The Architecture of Life section goes deeper into the structural basis of form and features tensegrity structures designed and built by Kenneth Snelson and Buckminster Fuller, whose work inspired Ingber’s groundbreaking insights into the structure of living cells and the influence of physical forces on biological systems. This section also includes Nagpal’s Kilobots, which self-organize like swarms of ants or schools of fish to achieve tasks beyond what any one of them could perform alone. A basket, a rocking stool, and a woven wall hanging are also included, all of which feature the triangulated shapes and self-stabilizing tensegrity mechanisms that also structure the basic building blocks of life.
The Synthetic Biology section includes artistic objects that mimic biology, such as a beautifully vibrant textile by aboriginal designer Judith Kngwarreye who creates a landscape of local flora and fauna.. It also features Aizenberg’s nanoscale crystal “flowers” and artificial cilia-covered self-cleaning materials, and an artificial Vascular Tree sculpture from the Lewis lab, which features silicone tubing filled with a dyed polymer that imitates blood flow through vessels, and guides how her team builds artificial vasculatures into their 3D printed organs.
Finally, the Biofuturism section examines how biologically inspired design can change our bodies and the world. Among the items on view is a balaclava from Stoll’s Performance+ series of athletic garments that incorporates a mesh structure with copper wire that heats air to 104⁰ F before it is inhaled, decreasing the incidence of chest infection among runners and other winter athletes. The Flex-Foot Cheetah X-tend running blade is an artificial leg that interfaces directly with the human body to improve its performance, and is the only prosthetic foot that has ever been worn in the Olympics.

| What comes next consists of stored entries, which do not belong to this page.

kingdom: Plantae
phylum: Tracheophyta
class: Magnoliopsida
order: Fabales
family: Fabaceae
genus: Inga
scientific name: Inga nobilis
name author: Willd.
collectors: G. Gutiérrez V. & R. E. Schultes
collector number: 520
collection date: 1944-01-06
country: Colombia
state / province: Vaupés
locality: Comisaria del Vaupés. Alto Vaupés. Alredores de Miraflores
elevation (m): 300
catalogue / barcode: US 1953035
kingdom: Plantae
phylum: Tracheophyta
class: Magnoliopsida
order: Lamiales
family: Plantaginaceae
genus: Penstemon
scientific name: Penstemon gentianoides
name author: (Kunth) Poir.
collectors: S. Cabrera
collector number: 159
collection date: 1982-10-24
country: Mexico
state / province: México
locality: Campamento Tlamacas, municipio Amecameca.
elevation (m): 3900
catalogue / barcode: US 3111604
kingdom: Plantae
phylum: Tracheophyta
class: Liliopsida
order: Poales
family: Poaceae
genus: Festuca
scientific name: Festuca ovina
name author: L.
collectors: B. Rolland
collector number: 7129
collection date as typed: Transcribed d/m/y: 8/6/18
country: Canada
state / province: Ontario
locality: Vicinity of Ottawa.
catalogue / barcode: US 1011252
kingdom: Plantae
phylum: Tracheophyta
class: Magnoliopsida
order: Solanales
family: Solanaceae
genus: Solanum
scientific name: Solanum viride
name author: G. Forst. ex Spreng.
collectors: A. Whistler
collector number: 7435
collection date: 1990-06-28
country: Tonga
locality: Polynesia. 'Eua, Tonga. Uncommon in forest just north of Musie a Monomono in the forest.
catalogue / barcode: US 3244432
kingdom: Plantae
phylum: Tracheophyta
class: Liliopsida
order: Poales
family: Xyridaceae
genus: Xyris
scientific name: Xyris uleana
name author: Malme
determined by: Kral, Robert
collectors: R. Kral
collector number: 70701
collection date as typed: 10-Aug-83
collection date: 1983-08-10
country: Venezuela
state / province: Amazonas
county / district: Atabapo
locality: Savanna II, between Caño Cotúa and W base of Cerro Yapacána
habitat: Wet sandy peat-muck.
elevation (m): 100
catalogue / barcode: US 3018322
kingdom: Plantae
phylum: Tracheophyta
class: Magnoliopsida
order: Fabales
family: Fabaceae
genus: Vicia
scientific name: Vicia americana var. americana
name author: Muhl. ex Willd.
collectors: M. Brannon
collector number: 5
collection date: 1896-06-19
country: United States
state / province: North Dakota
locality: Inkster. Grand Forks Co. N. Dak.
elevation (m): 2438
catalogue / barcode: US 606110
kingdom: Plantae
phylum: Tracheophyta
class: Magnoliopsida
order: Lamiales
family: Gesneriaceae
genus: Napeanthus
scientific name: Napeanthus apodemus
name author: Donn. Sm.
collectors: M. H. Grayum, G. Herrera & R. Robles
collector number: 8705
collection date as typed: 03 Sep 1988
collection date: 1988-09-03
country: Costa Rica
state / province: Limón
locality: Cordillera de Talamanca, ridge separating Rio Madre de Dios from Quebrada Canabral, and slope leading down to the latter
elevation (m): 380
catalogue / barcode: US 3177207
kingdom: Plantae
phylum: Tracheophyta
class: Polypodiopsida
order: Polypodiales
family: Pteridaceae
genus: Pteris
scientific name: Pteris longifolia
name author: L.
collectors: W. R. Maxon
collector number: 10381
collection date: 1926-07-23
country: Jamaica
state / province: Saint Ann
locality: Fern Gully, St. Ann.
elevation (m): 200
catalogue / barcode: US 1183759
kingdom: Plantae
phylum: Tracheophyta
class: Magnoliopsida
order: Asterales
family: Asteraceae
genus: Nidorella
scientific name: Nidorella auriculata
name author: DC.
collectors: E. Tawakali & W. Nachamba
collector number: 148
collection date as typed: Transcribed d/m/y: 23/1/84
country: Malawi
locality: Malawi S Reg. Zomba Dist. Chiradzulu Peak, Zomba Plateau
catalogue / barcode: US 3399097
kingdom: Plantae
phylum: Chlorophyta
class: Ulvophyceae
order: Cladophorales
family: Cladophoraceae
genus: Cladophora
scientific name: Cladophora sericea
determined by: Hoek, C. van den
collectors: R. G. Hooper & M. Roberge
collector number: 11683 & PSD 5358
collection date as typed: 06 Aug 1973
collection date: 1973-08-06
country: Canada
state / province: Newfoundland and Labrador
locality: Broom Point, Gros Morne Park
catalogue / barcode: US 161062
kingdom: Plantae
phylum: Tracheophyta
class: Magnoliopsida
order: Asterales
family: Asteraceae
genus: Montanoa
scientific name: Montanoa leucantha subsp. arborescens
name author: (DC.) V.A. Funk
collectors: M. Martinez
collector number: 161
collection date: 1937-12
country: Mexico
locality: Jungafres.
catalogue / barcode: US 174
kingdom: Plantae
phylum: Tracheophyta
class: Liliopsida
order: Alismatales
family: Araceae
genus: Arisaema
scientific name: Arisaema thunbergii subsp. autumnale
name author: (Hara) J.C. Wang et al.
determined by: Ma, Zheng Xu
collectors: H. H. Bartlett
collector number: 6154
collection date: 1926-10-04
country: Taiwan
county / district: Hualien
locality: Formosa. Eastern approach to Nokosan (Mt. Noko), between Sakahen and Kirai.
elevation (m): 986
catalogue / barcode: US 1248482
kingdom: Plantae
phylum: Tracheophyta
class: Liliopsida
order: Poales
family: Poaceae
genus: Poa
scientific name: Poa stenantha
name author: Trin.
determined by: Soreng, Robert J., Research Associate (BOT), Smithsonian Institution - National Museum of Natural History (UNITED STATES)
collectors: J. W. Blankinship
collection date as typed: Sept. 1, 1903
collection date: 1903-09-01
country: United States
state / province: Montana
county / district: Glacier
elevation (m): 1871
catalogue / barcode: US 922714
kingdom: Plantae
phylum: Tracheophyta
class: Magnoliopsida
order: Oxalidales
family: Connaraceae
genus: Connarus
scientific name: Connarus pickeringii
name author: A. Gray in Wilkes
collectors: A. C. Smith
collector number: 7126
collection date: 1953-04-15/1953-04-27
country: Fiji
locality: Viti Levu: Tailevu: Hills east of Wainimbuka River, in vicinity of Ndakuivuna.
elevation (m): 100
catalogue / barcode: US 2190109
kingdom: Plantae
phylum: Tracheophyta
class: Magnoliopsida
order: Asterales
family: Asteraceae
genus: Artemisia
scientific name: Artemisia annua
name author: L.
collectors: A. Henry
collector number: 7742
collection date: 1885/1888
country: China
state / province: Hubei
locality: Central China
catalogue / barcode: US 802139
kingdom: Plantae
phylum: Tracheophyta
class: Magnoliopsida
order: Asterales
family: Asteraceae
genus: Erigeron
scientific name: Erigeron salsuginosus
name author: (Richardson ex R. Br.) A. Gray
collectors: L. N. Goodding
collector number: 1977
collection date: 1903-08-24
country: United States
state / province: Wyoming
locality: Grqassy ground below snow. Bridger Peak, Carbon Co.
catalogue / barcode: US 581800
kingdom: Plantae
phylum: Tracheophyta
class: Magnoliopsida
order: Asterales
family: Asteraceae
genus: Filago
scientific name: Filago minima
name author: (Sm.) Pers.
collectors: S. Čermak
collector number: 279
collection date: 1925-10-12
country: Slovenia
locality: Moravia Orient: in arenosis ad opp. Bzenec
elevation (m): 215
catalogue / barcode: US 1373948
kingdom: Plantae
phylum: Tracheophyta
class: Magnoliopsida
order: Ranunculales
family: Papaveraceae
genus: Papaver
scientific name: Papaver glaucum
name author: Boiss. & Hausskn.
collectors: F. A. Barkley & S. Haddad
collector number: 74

Also included in the collection are fellow Wyss member Rob Wood’s RoboBee microscale robot whose flying motions replicate that of a bumblebee, Silver’s “Bionic Leaf” that captures solar energy to produce oxygen and fuel like a living plant leaf, and Organs-on-Chips from Ingber’s lab lined with living human cells that recapitulate the structure and function of human organs within a handheld plastic chip as way to replace animal testing and advance personalized medicine.
“We hope that the broad range of objects that we have selected for this exhibition convey the potential of biologically inspired design to have an enormous impact on nearly every aspect of human life, and encourages people from diverse fields to look to nature for fresh ideas to both existing and new problems,” said Ingber.